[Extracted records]
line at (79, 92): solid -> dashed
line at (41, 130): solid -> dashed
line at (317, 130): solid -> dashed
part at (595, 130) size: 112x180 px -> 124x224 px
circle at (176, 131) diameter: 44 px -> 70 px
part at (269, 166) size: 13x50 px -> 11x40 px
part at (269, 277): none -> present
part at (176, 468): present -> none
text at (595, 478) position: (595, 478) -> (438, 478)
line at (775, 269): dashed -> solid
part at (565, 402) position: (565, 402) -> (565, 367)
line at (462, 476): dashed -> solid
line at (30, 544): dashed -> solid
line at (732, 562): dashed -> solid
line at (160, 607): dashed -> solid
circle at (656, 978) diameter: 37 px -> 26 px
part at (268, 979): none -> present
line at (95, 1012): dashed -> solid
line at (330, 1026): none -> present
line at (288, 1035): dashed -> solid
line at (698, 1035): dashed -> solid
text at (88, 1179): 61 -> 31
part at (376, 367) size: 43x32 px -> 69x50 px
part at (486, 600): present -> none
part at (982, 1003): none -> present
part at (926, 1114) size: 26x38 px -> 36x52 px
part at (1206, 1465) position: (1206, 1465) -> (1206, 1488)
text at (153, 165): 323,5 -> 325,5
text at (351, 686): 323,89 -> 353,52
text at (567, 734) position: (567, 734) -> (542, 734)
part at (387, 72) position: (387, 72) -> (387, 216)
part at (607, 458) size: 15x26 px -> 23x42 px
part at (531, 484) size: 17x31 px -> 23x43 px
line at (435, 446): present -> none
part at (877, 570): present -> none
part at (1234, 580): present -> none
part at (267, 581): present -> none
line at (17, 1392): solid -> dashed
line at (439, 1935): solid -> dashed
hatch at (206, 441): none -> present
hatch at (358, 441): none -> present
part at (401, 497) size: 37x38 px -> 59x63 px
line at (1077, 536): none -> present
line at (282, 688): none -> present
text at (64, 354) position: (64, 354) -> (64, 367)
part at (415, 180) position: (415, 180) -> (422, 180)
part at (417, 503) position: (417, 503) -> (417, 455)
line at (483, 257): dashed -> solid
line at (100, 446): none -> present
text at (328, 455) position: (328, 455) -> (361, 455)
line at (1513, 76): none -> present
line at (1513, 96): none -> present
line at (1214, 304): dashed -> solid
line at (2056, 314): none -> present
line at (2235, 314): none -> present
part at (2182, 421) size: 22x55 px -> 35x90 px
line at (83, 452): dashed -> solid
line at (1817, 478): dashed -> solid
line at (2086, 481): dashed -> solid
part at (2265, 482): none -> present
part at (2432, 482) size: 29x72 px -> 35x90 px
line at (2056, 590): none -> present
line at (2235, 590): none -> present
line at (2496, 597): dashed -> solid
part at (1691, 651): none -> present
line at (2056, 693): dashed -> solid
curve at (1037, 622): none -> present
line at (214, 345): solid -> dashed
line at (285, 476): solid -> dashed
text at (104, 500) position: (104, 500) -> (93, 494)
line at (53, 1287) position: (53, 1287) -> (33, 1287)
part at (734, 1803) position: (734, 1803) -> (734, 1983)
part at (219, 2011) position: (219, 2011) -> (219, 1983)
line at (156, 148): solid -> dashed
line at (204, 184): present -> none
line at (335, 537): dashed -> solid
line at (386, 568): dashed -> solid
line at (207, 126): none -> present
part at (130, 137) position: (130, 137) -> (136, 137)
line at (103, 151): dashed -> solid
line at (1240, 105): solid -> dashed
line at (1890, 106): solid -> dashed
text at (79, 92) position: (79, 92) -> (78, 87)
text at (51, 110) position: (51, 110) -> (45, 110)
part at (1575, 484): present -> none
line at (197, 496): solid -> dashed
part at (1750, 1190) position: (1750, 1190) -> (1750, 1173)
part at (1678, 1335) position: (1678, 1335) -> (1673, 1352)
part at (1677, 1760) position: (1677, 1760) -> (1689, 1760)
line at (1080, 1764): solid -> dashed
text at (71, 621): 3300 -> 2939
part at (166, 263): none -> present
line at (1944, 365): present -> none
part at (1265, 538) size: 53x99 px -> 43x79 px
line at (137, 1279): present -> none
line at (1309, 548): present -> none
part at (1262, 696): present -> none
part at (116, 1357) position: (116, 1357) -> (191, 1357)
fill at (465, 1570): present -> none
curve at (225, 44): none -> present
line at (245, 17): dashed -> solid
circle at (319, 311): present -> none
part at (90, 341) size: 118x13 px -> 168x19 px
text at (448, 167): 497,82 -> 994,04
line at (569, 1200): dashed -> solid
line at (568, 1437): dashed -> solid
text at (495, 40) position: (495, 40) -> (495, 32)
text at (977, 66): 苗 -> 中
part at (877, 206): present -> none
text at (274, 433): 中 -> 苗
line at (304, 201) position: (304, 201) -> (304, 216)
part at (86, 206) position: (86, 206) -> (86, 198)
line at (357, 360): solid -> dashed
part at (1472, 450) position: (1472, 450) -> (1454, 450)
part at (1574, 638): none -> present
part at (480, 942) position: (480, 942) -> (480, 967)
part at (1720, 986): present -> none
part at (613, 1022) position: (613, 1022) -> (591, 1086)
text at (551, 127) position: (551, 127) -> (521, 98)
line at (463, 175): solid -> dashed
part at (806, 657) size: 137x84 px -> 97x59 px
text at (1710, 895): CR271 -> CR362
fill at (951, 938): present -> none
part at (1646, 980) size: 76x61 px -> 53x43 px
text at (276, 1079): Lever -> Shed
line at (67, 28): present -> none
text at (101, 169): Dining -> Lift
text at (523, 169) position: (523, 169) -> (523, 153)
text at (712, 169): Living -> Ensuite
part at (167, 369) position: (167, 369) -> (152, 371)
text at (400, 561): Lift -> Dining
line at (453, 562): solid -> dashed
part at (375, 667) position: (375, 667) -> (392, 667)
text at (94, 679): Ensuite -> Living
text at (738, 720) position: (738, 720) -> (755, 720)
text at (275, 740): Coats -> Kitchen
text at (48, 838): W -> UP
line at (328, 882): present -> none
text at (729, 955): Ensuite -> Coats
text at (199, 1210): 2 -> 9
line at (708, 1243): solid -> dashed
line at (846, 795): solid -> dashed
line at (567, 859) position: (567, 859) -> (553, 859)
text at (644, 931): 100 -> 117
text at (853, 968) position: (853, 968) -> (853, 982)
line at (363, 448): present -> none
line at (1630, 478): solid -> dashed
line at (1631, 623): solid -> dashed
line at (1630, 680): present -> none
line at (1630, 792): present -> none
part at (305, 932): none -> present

**Exercise goal**.
Write out the lines verbatim, from the first line up to and including the line containing "part at (531, 484) size: 17x31 px -> 23x43 px".

**Task output**.
line at (79, 92): solid -> dashed
line at (41, 130): solid -> dashed
line at (317, 130): solid -> dashed
part at (595, 130) size: 112x180 px -> 124x224 px
circle at (176, 131) diameter: 44 px -> 70 px
part at (269, 166) size: 13x50 px -> 11x40 px
part at (269, 277): none -> present
part at (176, 468): present -> none
text at (595, 478) position: (595, 478) -> (438, 478)
line at (775, 269): dashed -> solid
part at (565, 402) position: (565, 402) -> (565, 367)
line at (462, 476): dashed -> solid
line at (30, 544): dashed -> solid
line at (732, 562): dashed -> solid
line at (160, 607): dashed -> solid
circle at (656, 978) diameter: 37 px -> 26 px
part at (268, 979): none -> present
line at (95, 1012): dashed -> solid
line at (330, 1026): none -> present
line at (288, 1035): dashed -> solid
line at (698, 1035): dashed -> solid
text at (88, 1179): 61 -> 31
part at (376, 367) size: 43x32 px -> 69x50 px
part at (486, 600): present -> none
part at (982, 1003): none -> present
part at (926, 1114) size: 26x38 px -> 36x52 px
part at (1206, 1465) position: (1206, 1465) -> (1206, 1488)
text at (153, 165): 323,5 -> 325,5
text at (351, 686): 323,89 -> 353,52
text at (567, 734) position: (567, 734) -> (542, 734)
part at (387, 72) position: (387, 72) -> (387, 216)
part at (607, 458) size: 15x26 px -> 23x42 px
part at (531, 484) size: 17x31 px -> 23x43 px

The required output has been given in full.